The measure is similar to an Oklahoma bill known as “Nick’s Law.” That measure passed the Oklahoma Senate four times on bipartisan votes. The bill was repeatedly killed by Republican House Speaker Chris Benge and his leadership team by denying the bill a hearing – either in committee or the full House of Representatives.
Autism is a bio-neurological disorder that inhibits a person’s ability to communicate and develop social relationships. Studies show that one in 150 children will get some form of autism. Left untreated, many autistic children will become wards of the state, supported by taxpayers.
“Another high-profile Republican governor has chosen to do what is right for autistic children in his state,” said Senator Jay Paul Gumm, D-Durant, author of Nick’s Law.
“Meanwhile, in our state, Speaker Benge – in the interest of partisanship – is apparently content to condemn an entire generation of children to be forever locked behind the walls of autism. It is nothing less than shameful, and denying even a vote on the bill was a blatant act of political and partisan cowardice.”
The Louisiana plan signed by Jindal passed the Louisiana Legislature with unanimous support from Republicans and Democrats. It was authored by Republican state Rep. Franklin Foil of Baton Rouge.
The bill applies group health insurance policies issued in Louisiana with more than 50 members. Beginning Jan. 1, 2009, the policies will cover the diagnosis and treatment of autism spectrum disorders in children under age 17. The annual benefit cap is $36,000 annually, with a $144,000 lifetime benefit cap.
Gumm said the Louisiana bill is targeted to the early years of a child’s life during which diagnosis and treatment can do the most good. “Like our bill, this is not a ‘blank check’,” he said. “It makes treatment available to families who pay for health insurance during the years when treatment can lead to significant improvement.”

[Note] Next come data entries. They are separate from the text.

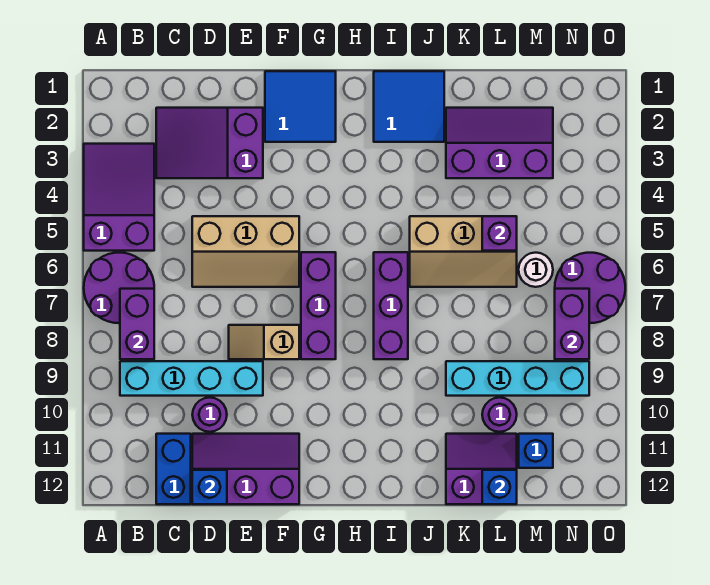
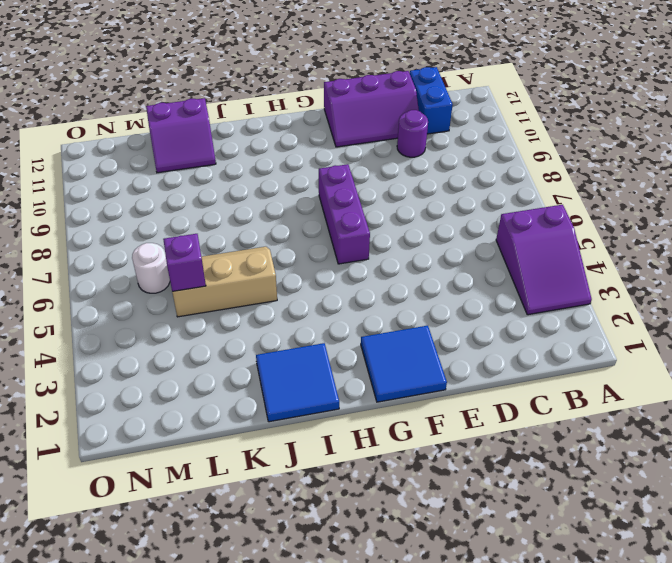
none -> purple 2x2 round brick [84,253,154,323]
none -> cyan 1x4 brick [120,361,263,396]
none -> purple 2x3 slope [156,108,263,178]

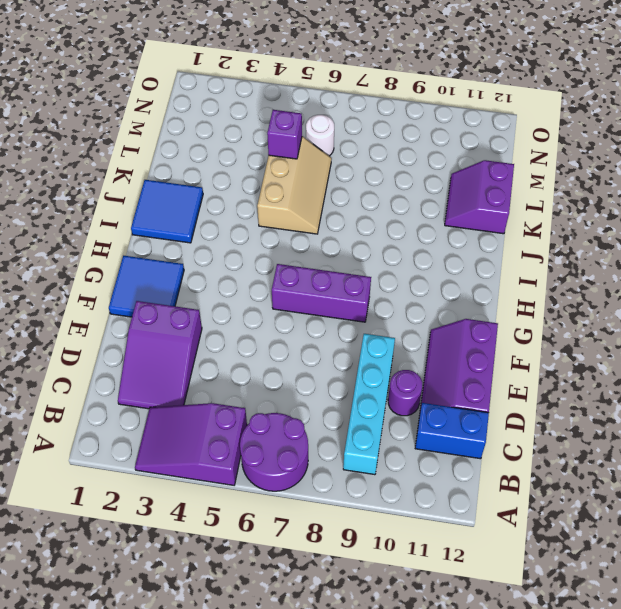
none -> tan 2x3 slope [192,216,299,287]
none -> tan 1x2 slope [229,325,299,359]
none -> purple 1x3 brick [374,252,408,359]

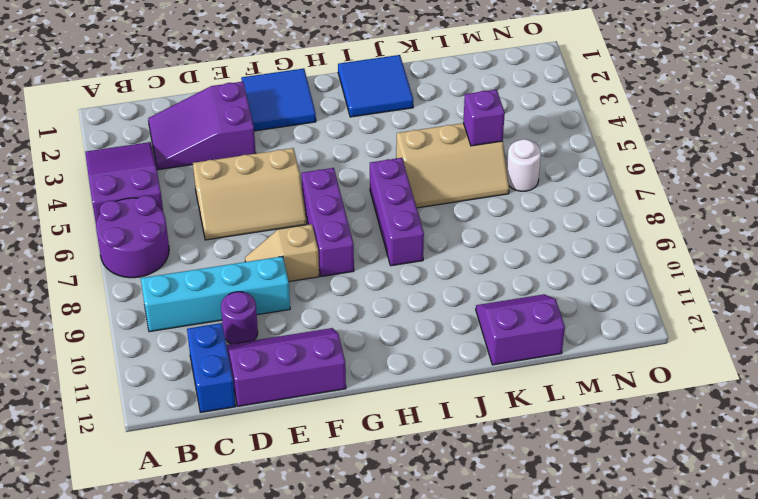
none -> purple 2x3 slope [446,108,553,178]
none -> cyan 1x4 brick [446,361,589,396]
none -> purple 1x1 round brick [482,397,517,432]

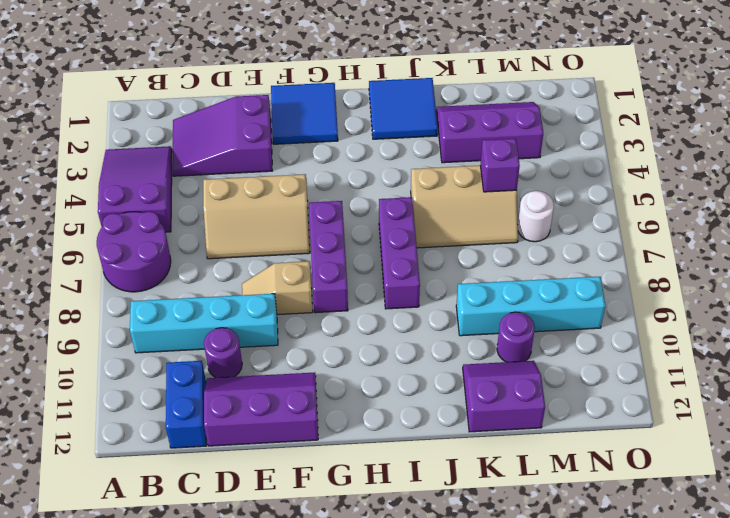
none -> blue 1x1 brick [519,434,553,468]
none -> purple 2x2 round brick [555,253,625,323]
none -> purple 1x2 brick [120,289,154,359]

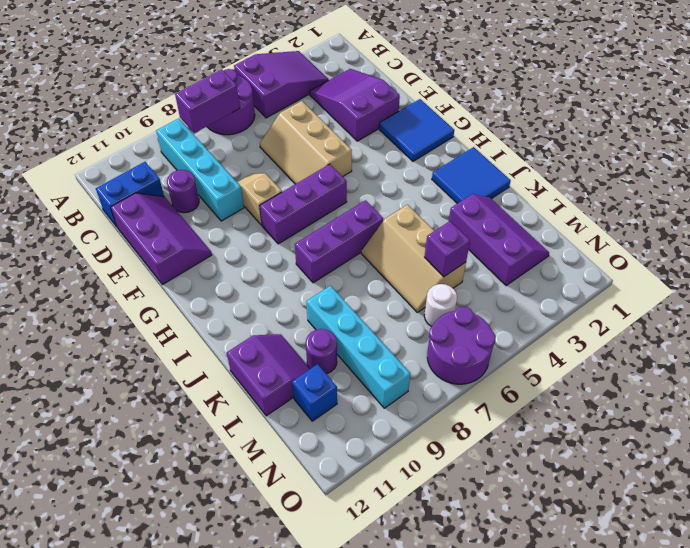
none -> blue 1x1 brick [192,470,227,504]
none -> blue 1x1 brick [482,470,517,504]
none -> purple 1x2 brick [555,289,589,359]

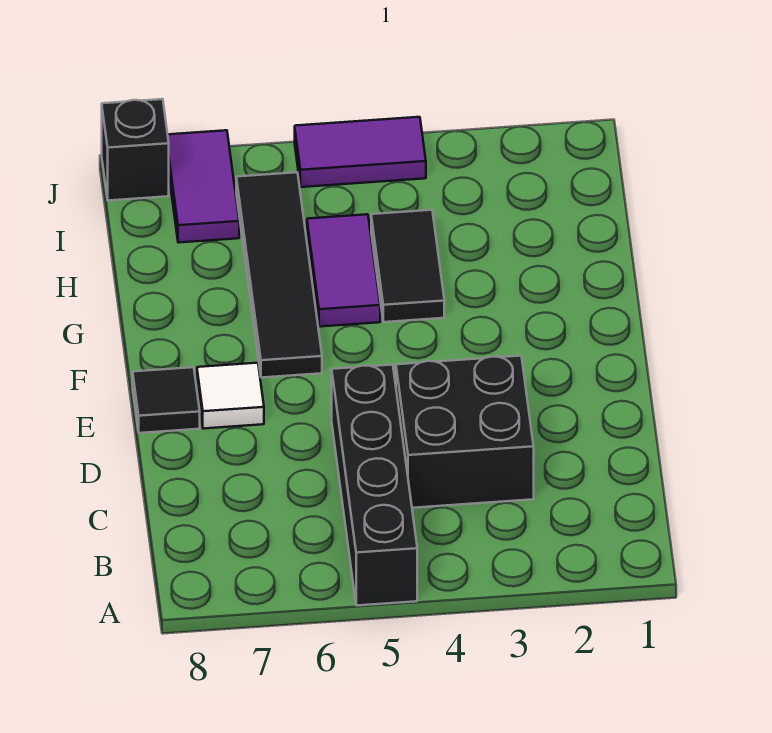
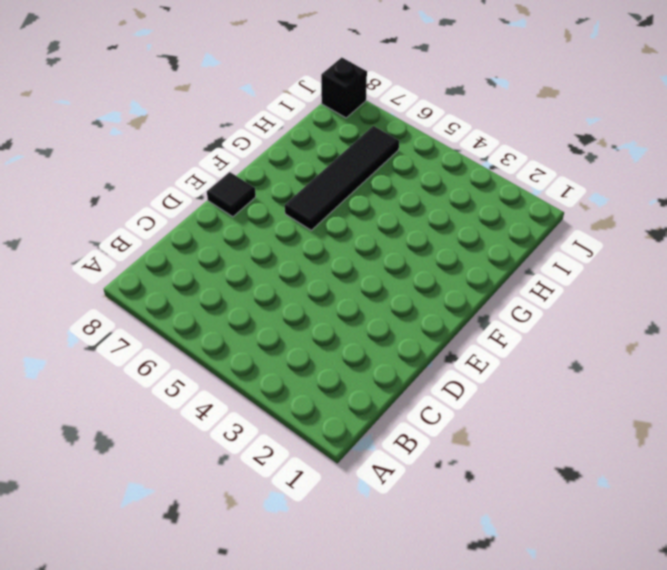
none -> black 1x4 brick [332,365,417,606]
none -> black 2x2 brick [396,356,534,508]

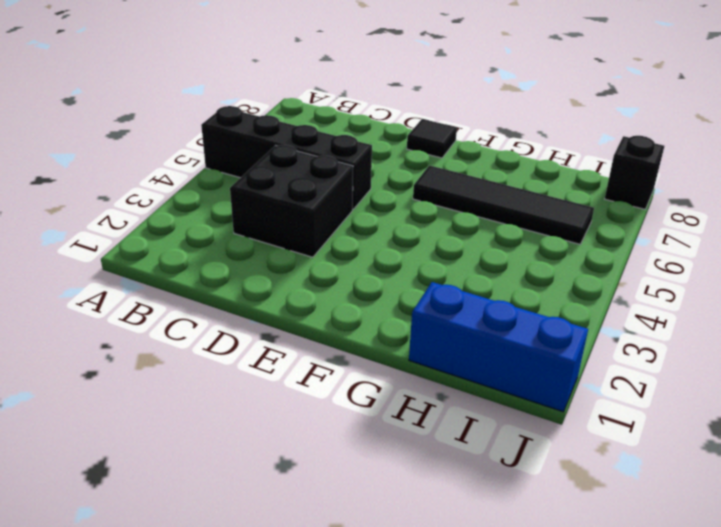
blue 1x3 brick [409,282,588,412] -> none
none -> white 1x1 tile [197,363,264,429]
none -> black 1x2 tile [371,210,444,322]

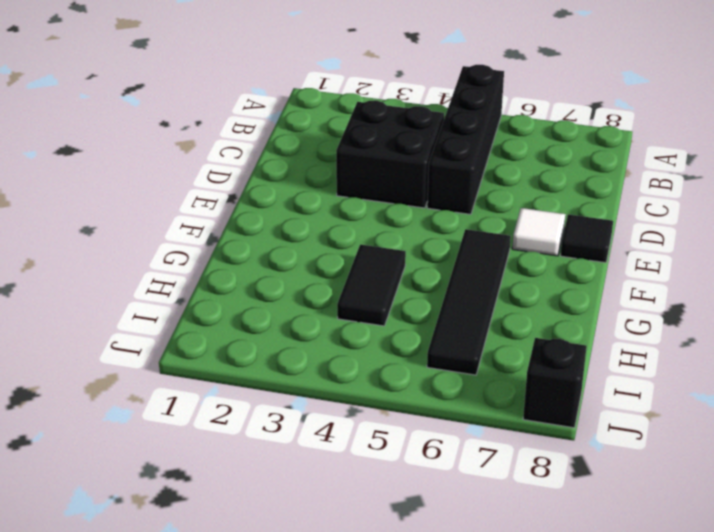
none -> purple 1x2 tile [307,214,380,327]
none -> purple 1x2 tile [168,130,239,243]

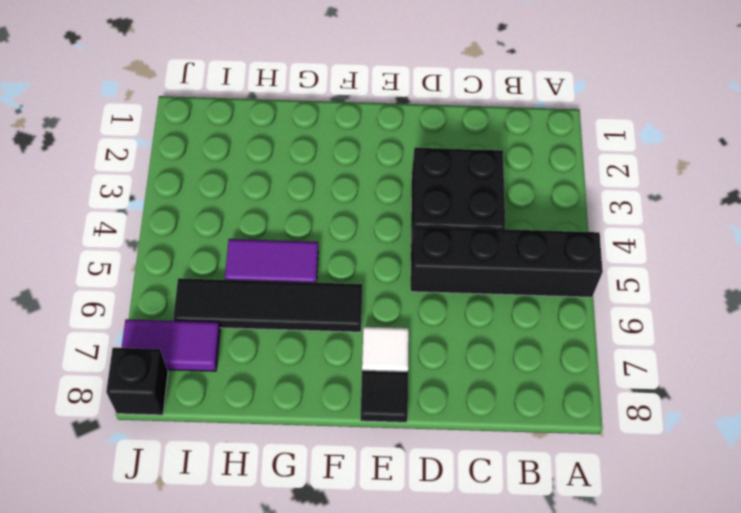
none -> black 1x2 tile [371,210,444,322]
none -> purple 1x2 tile [295,117,426,187]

Jindal is considered one of the national Republican Party’s “rising stars.” Most pundits put him on the short list to be the vice presidential choice by Sen. John McCain, the presumptive Republican presidential nominee.
Jindal is not the first high-profile Republican governor to sign autism insurance legislation this year. Florida Gov. Charlie Crist, another potential Republican vice presidential pick, signed that state’s autism bill last month – a bill passed by the Republican-controlled Florida Legislature.
Also, in Pennsylvania, Republican House Speaker Dennis O’Brien championed a measure – which passed the House unanimously and a Republican-controlled state Senate 49-1 – that will allow parents of autistic children to pay for behavioral therapy and related services with private health insurance. Pennsylvania’s Gov. Ed Rendell has already said he will sign the bill.
“In state-after-state, bills requiring coverage of autism diagnosis and treatment are crossing the partisan divide, and that was the case in the Oklahoma Senate,” Gumm said.
“Speaker Benge and his team could have been heroes to autistic children; we begged them to do so. Instead they chose the shameful path of putting partisan interests and big insurance ahead of children’s futures. The Speaker’s position is not only out-of-step with Oklahoma values, it is out of step with Republicans nationwide.”
Gumm said he will revive the proposal next February when the Oklahoma Legislature returns for the 2009 session. “This is an issue that is not going away because these kids and their families are not going away,” Gumm said.
“These families need our help; they need to have the kind of health insurance coverage that children in Louisiana and now 20 other states will get because of the bipartisan wisdom and courage of which Speaker Benge and his leadership team are apparently unwilling or incapable.”